SUPPLIED TEXT
== Segment start ==

RESOURCE: Mentoring – Karen Fitzgibbon29 April 2016
Contributor – Karen Fitzgibbon
Senior HR Advisor, School of Biosciences
SOMEONE WHOSE HINDSIGHT CAN BECOME YOUR FORESIGHT
A good mentoring relationship can be crucial to the success of postdoctoral researchers as they develop original research ideas and move toward greater independence and maturity. So what is mentoring? “Mentoring is a brain to pick, an ear to listen and a push in the right direction” (John Crosby, American Politician). Mentors can play a wide range of roles: coach; networker; facilitator; critical friend; sounding-board; role model.
If you think you would benefit from having a mentor, ask yourself the following questions:
- What do I want from this relationship?
- What sort of person would be best able to help me (in terms of experience, personality, their availability, and so on)?
- What sort of person would I find it easiest to build a relationship with?
- Am I prepared to trade-off some of the comfort of familiarity for greater potential for learning?
- Do I know someone who would fit the bill?
- If not, do I know someone who could recommend the right sort of person? Could they arrange an introduction?
Ideally, your mentor should be able to relate to your background and experience, but do not let this exclude others who may be better people developers. Remember that one of the skills a mentor requires is the ability to view problems differently from you, and this may be easier for someone who has a different set of assumptions from you. If you are seeking mainly support from your mentoring relationship, then it may important that you like and get on with your mentor. If you want to maximise learning, however, you might be better to look for someone very different. Studies of how people learn show that the similarity of personality and background, which often attracts people to one another, provides relatively little opportunity for learning.

== Segment end ==

ACTIONS TO TAKE
**A)** In the mentoring text, who is quoted as saying that mentoring is "a brain to pick, an ear to listen and a push in the right direction"?
**B)** Write the next part of the mentoring text, picking up after its final sentence.
The listing plays no part in this work.

RECORDED DATA

== Segment start ==

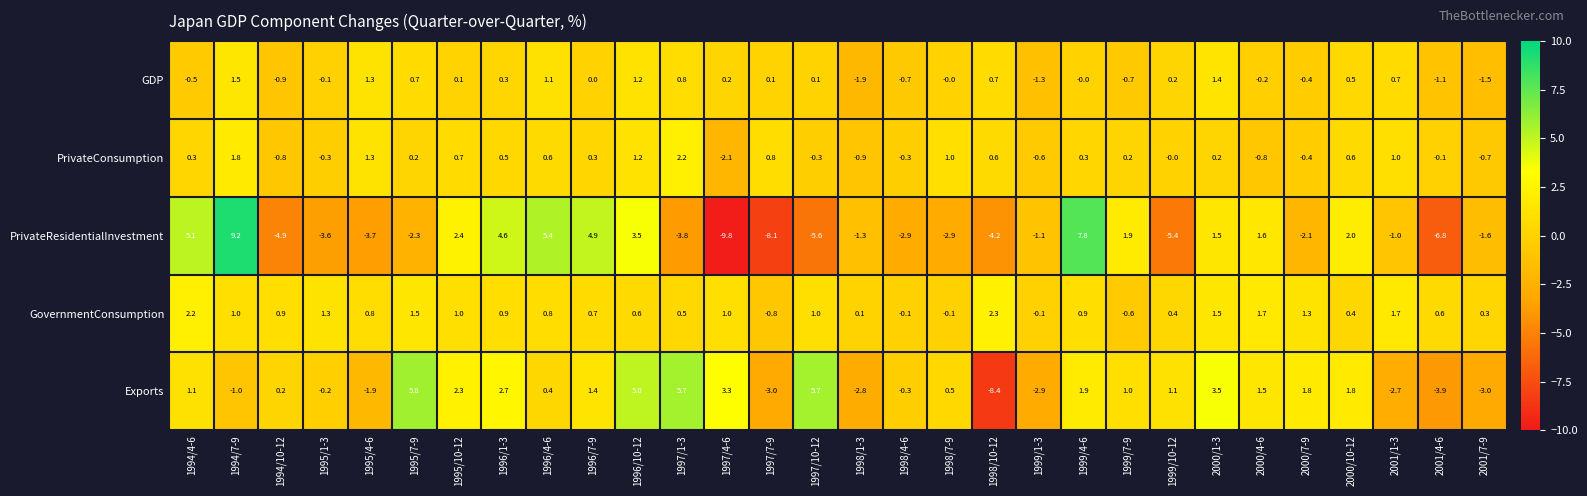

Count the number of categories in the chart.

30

== Segment end ==

WRITTEN RESPONSES
**A)** John Crosby, an American politician.

**B)**
If you would like to know more about Mentoring, including help with finding a Mentor, please email BLSmentoring@cardiff.ac.uk
Top tips for being mentored
Being mentored can help you develop your career, skills and expertise. Following these top tips will help you to ensure that your approach to being mentored is successful.
Meet Your Mentor
Aim to have an informal meeting with your potential mentor before officially beginning the mentoring relationship. Prepare some questions for this meeting to help you determine whether you and the mentor are right for one another. Depending on your needs and objectives, these questions might relate to the mentor’s skills, background or experience. After this meeting determine whether you feel you and the mentor are a good match.
Make Time for Mentoring
Once you have engaged in a mentoring relationship, you should give your mentoring session’s high priority. When a mentoring session has been booked, you should avoid changing the appointment unless you absolutely have to. Equally, when you are in a mentoring session, you should give the mentor your full attention. Making sure you are not distracted will help you get maximum benefit from your conversations with your mentor, and will demonstrate your commitment to the mentoring relationship.
Set the Agenda
Perhaps there is a particular skill you would like them to help you develop or maybe you would like them to help you tap into their network. While this is something you may have established in your initial meeting with your mentor, it is good practice to reiterate this at the start of the first formal mentoring session. Once the relationship is under way, it is important to take some time before each mentoring session to consider what you would like to discuss, and what you want to achieve from your conversation with your mentor.
Be Open and Honest
Mentoring conversations can only be truly effective when the mentee is prepared to share information willingly and openly with their mentor. It is important that you are as honest as possible when responding to your mentor’s questions, comments and insights. Don’t worry about how long it takes you to formulate and articulate your thoughts; your mentor will want you to take the time you need to genuinely reflect on what they have said and to respond honestly.
Adapt, Don’t Adopt!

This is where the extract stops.